> _Activity_
Only one stretch of the data below should be repeated: the lines from the line containing "is no significant" through the line containing "high-resolution image shows", inclusive, exactly as they are.

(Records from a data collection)

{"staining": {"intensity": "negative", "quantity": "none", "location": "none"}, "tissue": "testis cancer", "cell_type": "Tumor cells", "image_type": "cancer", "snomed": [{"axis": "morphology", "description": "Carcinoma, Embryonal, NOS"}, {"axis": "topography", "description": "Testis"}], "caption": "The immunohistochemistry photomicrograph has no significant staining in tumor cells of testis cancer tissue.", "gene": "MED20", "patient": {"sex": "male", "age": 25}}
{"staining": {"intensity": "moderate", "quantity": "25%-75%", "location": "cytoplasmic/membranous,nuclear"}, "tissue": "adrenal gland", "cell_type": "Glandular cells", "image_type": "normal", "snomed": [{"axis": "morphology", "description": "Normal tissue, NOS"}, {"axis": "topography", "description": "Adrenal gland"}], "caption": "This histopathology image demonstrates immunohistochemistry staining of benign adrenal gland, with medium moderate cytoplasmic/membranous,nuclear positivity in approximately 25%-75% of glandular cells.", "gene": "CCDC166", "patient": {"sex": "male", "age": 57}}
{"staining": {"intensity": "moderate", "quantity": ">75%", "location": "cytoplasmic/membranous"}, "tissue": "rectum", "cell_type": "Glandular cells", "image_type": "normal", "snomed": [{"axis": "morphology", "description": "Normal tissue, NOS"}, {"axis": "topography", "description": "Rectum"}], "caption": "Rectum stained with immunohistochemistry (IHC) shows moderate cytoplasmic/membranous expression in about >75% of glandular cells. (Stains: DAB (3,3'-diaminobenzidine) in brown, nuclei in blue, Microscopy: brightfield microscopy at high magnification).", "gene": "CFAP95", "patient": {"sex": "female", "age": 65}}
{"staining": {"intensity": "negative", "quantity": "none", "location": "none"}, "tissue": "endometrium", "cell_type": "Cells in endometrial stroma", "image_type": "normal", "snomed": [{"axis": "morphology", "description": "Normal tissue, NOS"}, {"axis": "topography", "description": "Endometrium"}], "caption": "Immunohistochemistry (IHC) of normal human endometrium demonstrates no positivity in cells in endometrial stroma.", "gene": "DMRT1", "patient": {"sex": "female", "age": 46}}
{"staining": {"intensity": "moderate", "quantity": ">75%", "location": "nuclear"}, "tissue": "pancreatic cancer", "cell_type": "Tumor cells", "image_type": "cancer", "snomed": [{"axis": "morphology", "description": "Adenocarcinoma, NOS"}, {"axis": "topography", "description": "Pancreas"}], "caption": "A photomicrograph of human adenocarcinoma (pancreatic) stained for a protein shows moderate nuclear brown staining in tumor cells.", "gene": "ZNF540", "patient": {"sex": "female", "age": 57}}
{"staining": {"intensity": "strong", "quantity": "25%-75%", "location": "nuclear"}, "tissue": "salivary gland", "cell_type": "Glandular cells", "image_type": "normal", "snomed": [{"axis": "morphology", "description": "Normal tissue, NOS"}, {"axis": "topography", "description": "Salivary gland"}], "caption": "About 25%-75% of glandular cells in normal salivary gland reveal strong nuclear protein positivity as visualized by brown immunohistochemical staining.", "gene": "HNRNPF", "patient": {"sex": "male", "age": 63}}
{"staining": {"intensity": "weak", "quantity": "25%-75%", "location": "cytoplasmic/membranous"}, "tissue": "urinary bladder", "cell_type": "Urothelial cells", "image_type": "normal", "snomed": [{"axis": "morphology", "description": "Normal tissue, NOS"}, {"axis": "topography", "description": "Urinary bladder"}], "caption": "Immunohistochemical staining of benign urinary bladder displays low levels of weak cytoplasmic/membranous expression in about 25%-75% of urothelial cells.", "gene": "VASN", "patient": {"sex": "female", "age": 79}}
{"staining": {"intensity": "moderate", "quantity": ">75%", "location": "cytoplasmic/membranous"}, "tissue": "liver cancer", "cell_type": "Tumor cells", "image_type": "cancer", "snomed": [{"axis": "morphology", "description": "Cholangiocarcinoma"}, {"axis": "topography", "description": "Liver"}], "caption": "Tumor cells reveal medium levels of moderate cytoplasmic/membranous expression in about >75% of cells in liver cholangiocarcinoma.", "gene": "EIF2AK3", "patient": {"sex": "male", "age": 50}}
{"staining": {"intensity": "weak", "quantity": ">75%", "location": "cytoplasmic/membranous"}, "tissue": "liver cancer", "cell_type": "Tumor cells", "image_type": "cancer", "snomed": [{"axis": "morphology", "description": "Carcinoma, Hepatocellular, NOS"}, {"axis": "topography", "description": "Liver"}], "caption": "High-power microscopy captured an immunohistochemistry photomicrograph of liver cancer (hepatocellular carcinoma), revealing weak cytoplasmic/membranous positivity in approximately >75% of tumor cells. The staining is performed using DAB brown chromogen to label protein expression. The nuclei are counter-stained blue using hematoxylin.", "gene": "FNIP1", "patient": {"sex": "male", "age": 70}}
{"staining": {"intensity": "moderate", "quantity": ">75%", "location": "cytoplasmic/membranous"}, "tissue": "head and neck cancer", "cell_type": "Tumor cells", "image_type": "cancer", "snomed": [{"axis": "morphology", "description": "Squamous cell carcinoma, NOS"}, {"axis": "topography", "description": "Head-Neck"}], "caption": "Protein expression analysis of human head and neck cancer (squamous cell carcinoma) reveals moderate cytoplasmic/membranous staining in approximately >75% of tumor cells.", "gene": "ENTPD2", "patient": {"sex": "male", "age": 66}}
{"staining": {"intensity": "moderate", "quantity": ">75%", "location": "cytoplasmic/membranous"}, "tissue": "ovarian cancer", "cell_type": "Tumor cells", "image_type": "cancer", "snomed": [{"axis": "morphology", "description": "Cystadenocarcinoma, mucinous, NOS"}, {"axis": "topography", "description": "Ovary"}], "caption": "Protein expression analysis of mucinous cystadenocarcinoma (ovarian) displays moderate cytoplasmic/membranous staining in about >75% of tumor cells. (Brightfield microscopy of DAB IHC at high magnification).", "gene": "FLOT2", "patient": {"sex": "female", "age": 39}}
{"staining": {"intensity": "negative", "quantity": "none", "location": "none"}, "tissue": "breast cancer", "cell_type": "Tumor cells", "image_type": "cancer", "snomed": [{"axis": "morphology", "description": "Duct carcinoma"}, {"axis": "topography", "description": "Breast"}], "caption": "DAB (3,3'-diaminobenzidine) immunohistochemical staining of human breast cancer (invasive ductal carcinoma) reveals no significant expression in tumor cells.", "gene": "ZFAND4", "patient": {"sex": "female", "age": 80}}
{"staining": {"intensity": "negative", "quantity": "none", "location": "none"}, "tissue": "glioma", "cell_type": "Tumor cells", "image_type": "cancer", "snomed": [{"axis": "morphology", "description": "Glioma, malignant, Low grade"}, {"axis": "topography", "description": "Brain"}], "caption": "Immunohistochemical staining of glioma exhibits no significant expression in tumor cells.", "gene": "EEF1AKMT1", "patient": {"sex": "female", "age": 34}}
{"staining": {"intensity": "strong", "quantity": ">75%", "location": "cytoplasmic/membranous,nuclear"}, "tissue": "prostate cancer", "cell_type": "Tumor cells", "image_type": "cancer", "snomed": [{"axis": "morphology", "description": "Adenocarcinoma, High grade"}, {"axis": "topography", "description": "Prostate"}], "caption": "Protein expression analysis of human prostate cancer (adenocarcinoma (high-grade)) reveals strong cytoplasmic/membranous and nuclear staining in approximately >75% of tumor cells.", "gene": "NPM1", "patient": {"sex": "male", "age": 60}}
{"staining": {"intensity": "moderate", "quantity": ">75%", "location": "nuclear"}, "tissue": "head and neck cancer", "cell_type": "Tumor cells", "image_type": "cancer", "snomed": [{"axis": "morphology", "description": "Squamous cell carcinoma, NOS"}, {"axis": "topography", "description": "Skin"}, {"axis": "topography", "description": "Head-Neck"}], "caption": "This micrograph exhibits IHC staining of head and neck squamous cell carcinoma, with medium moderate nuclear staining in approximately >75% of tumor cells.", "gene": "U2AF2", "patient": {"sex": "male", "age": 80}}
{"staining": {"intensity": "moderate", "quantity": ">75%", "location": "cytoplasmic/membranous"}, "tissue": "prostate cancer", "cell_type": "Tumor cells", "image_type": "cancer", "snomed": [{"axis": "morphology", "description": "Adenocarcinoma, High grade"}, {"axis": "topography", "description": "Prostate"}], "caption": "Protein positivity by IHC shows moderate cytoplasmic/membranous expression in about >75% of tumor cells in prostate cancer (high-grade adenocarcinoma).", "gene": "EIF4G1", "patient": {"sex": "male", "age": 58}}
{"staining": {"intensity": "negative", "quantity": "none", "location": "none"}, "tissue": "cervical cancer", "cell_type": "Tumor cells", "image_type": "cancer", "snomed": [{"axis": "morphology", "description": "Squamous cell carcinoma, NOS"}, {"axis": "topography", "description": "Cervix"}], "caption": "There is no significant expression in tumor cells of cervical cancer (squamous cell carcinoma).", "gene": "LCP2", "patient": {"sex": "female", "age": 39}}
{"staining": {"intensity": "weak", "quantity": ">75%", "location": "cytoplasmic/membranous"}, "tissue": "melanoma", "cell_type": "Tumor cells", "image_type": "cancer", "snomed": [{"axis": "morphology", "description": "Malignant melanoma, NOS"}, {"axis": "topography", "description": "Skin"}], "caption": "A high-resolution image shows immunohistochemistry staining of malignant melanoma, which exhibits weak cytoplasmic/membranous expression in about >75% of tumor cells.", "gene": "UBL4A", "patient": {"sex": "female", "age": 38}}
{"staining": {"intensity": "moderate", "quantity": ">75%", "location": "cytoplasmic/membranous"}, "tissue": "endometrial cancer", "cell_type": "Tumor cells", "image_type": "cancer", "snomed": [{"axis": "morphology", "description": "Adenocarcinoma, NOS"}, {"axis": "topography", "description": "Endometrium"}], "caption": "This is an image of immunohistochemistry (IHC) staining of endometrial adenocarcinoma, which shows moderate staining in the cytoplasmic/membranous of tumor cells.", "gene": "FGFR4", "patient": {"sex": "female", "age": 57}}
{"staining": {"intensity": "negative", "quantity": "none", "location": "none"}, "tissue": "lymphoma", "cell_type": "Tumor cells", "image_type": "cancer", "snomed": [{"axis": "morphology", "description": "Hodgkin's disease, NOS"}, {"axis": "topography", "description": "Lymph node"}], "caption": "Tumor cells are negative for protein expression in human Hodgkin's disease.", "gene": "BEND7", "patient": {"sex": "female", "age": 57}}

> _Answer section_
{"staining": {"intensity": "negative", "quantity": "none", "location": "none"}, "tissue": "cervical cancer", "cell_type": "Tumor cells", "image_type": "cancer", "snomed": [{"axis": "morphology", "description": "Squamous cell carcinoma, NOS"}, {"axis": "topography", "description": "Cervix"}], "caption": "There is no significant expression in tumor cells of cervical cancer (squamous cell carcinoma).", "gene": "LCP2", "patient": {"sex": "female", "age": 39}}
{"staining": {"intensity": "weak", "quantity": ">75%", "location": "cytoplasmic/membranous"}, "tissue": "melanoma", "cell_type": "Tumor cells", "image_type": "cancer", "snomed": [{"axis": "morphology", "description": "Malignant melanoma, NOS"}, {"axis": "topography", "description": "Skin"}], "caption": "A high-resolution image shows immunohistochemistry staining of malignant melanoma, which exhibits weak cytoplasmic/membranous expression in about >75% of tumor cells.", "gene": "UBL4A", "patient": {"sex": "female", "age": 38}}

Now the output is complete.